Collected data

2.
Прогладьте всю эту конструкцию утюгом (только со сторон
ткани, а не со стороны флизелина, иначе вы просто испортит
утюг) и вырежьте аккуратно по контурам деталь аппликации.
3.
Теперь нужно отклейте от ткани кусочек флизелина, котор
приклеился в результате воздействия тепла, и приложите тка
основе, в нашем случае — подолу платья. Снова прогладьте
--
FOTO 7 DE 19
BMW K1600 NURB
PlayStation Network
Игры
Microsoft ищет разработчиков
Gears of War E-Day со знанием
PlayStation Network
...
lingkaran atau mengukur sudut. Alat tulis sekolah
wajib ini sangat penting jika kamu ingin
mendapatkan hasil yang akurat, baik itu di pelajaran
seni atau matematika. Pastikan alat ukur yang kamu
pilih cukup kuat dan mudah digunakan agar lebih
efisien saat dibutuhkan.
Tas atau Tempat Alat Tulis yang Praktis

### Activity
Select every line in the entries above that contains the word "atau", and copy each of those lines.

### Solution to this problem
lingkaran atau mengukur sudut. Alat tulis sekolah
seni atau matematika. Pastikan alat ukur yang kamu
Tas atau Tempat Alat Tulis yang Praktis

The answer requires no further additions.